What we see today is that leisure is coming back. People are reassured because Luxair chose to go deeper in its quality DNA and offer maximum security and safety to all passengers. In the hotels we offer full testing, and we have a safety concept which every hotel has to sign... We are very flexible also on the booking side... People start to notice [this], and they fly a lot more with us. We even see customers we didn’t have before... Whereas the Luxembourg people know Luxair, and many expats know Luxair as an airline, they don’t know LuxairTours, and they start to see that this is actually a cool thing, where you don’t have to worry about anything, you get the full package.

Then again, we have the airline, where we have 11 small Q400s, and business travel is very, very low. Some companies start because they see the benefit of face-to-face. Then... some routes, like Munich… there’s no connection to go from there to somewhere else. The airline industry is more heavily impacted by the covid measures than any other industry. We had passengers who wanted to go to Milan, who didn’t get the test in time. We refunded the tickets, no problem. But then they simply took the car and drove there, no questions asked... Testing is important, but it is posing a problem for us. We choose to integrate it into our packages, for example, but this also has a cost which goes on to our margin. But that’s how it is now, so we have to constantly adapt... [For] 2021 and 2022, there’s one word which will frame this: diversification. I have to diversify the network and see what works... But if you diversify, that’s one thing, but afterwards you have to consolidate again.

Let’s talk about some of those routes. Some routes planned for 2020, such as Manchester, have been impacted. But you’ve also launched several other new destinations...

Manchester is a good comparison. We started Manchester--and I still believe in Manchester--but [it]’s a route which is also dependent on how Virgin is operating, because it’s their hub. Also [with] Brexit, that means that we don’t have fifth-freedom rights, so we cannot land in the UK, take passengers and fly somewhere else in the UK, which would be a cool thing to combine Manchester with Edinburgh or whatever, which reduces [the] exposure on those routes.

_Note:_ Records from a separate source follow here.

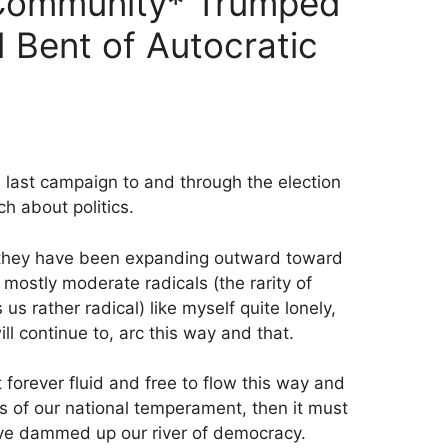
Community* Trumped
 Bent of Autocratic
 last campaign to and through the election
h about politics.
ile they have been expanding outward toward
 mostly moderate radicals (the rarity of
 rather radical) like myself quite lonely,
ll continue to, arc this way and that.
t forever fluid and free to flow this way and
s of our national temperament, then it must
e dammed up our river of democracy.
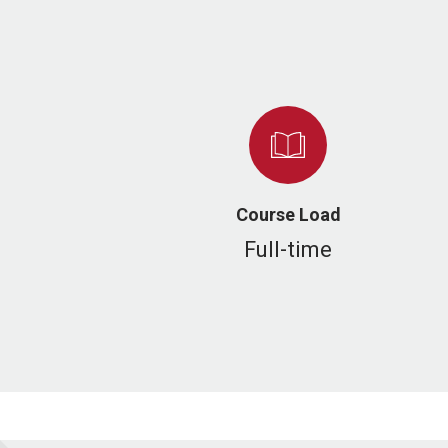
Course Load
Full-time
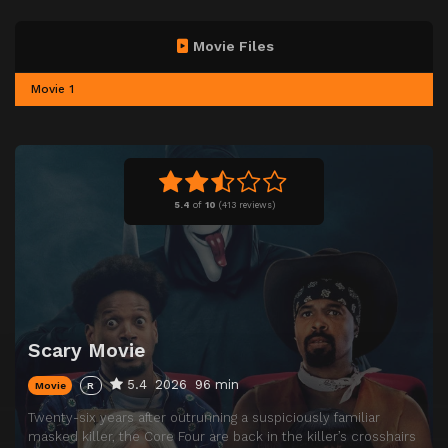
Movie Files
Movie 1
5.4
of
10
(
413 reviews)
Scary Movie
5.4
2026
96 min
Movie
R
Twenty-six years after outrunning a suspiciously familiar
masked killer, the Core Four are back in the killer’s crosshairs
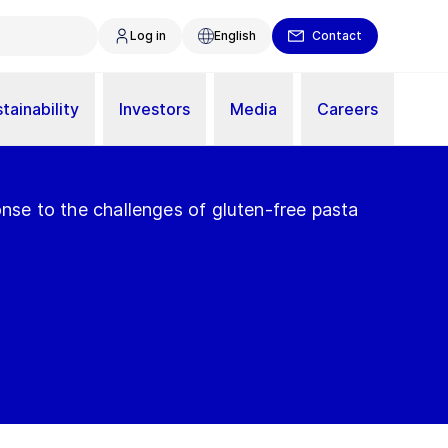
Log in
English
Contact
tainability
Investors
Media
Careers
ponse to the challenges of gluten-free pasta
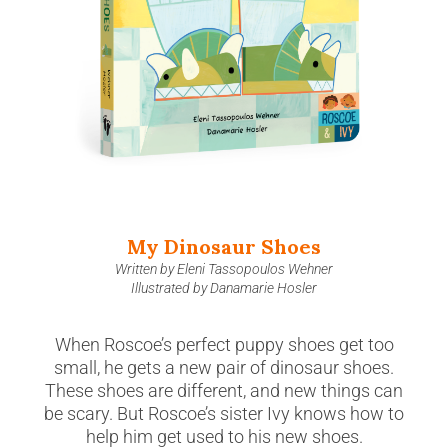
My Dinosaur Shoes
Written by Eleni Tassopoulos Wehner
Illustrated by Danamarie Hosler
When Roscoe’s perfect puppy shoes get too
small, he gets a new pair of dinosaur shoes.
These shoes are different, and new things can
be scary. But Roscoe’s sister Ivy knows how to
help him get used to his new shoes.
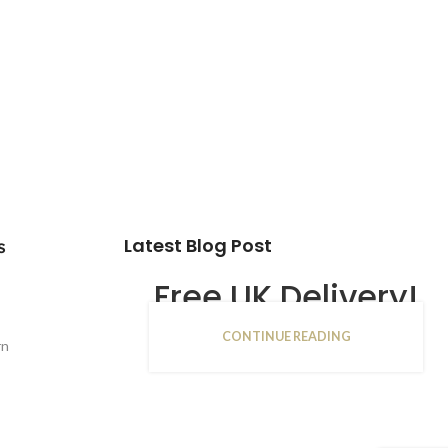
Latest Blog Post
s
Free UK Delivery!
CONTINUE READING
16
rn
JAN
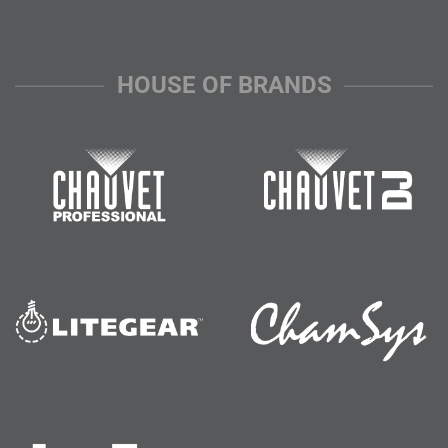
HOUSE OF BRANDS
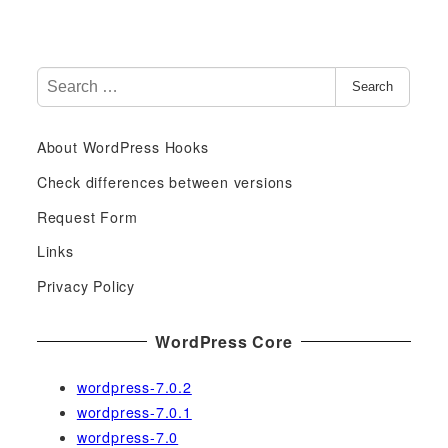
S
Search
e
a
About WordPress Hooks
r
c
Check differences between versions
h
Request Form
f
Links
o
r
Privacy Policy
:
WordPress Core
wordpress-7.0.2
wordpress-7.0.1
wordpress-7.0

My whole strategy, also for our pilots and all the people working at Luxair, is to do as much as possible, and not just wait until this is over because that will kill you for sure. We were looking at new routes... It’s not an easy thing, just to launch a route takes effort from many people at Luxair... It is not the CEO who does that, it is only the people who do it.

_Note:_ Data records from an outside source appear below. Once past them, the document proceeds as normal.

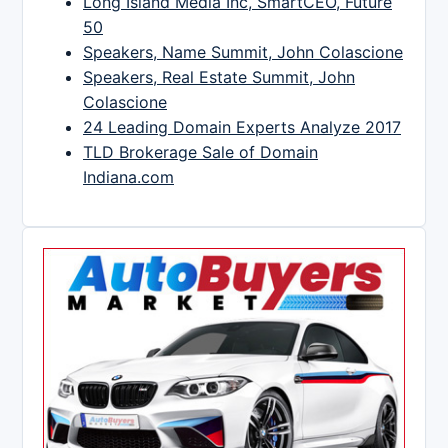
Long Island Media Inc, SmartCEO, Future
50
Speakers, Name Summit, John Colascione
Speakers, Real Estate Summit, John
Colascione
24 Leading Domain Experts Analyze 2017
TLD Brokerage Sale of Domain
Indiana.com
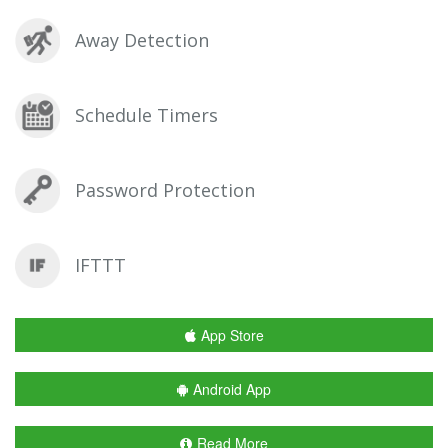
Away Detection
Schedule Timers
Password Protection
IFTTT
App Store
Android App
Read More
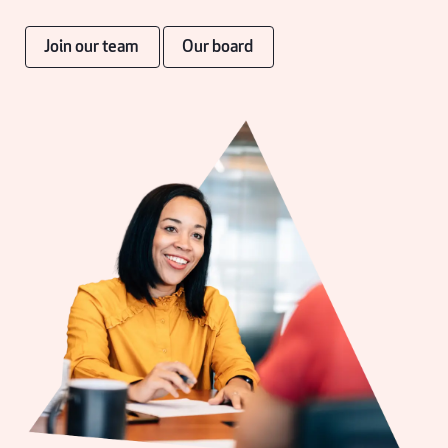
Join our team
Our board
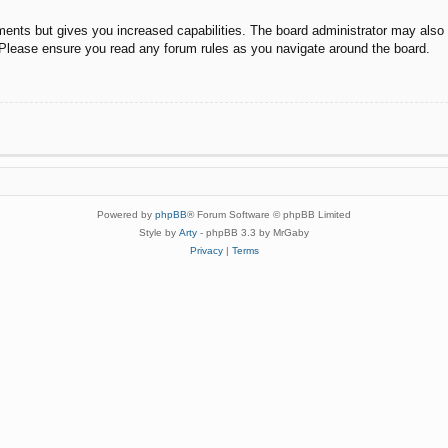
ments but gives you increased capabilities. The board administrator may also g
. Please ensure you read any forum rules as you navigate around the board.
Powered by
phpBB
® Forum Software © phpBB Limited
Style by
Arty
- phpBB 3.3 by MrGaby
Privacy
|
Terms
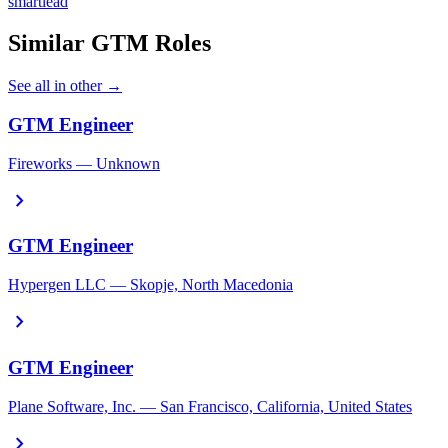
smartlead
Similar GTM Roles
See all in other →
GTM Engineer
Fireworks — Unknown
chevron_right
GTM Engineer
Hypergen LLC — Skopje, North Macedonia
chevron_right
GTM Engineer
Plane Software, Inc. — San Francisco, California, United States
chevron_right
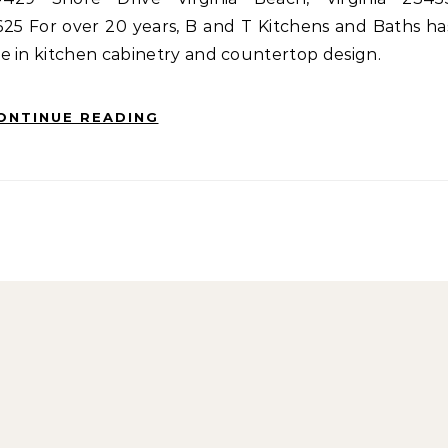
5 For over 20 years, B and T Kitchens and Baths ha
e in kitchen cabinetry and countertop design.
ONTINUE READING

Dubai was a big success... it’s really at the end of the reach of our planes, so we had to check how many passengers we can take there... We launched it in February to test it, and the flight sold out in one hour and a half. We were blown away. But that rotation cost us an awful lot of money. I will not say the amount, but that’s a very big financial exposure... it’s a little bit of gamble, but we believed in it. It’s an expensive operation because we have two crews who sleep there, then come back the next day and so on. That’s why we also continue, to launch it as of 30 September, with the World Expo. It will be a success as well... People want to go to the World Expo, to warm places in the winter.

And do you know the business-leisure split here?

It’s mainly leisure. We have two phenomena: one is that it shifted from business to connecting and leisure. The mix went to, I’d say, 80% leisure. The other shift is that people book very late which, combined with the regulations in the EU to cancel [and] protect the slots, is a very hard thing for us to manage because we lost some slots because we have to cancel at least three weeks or four weeks in advance, given the slot regulation, and people don’t book four weeks in advance. So, it’s a gamble.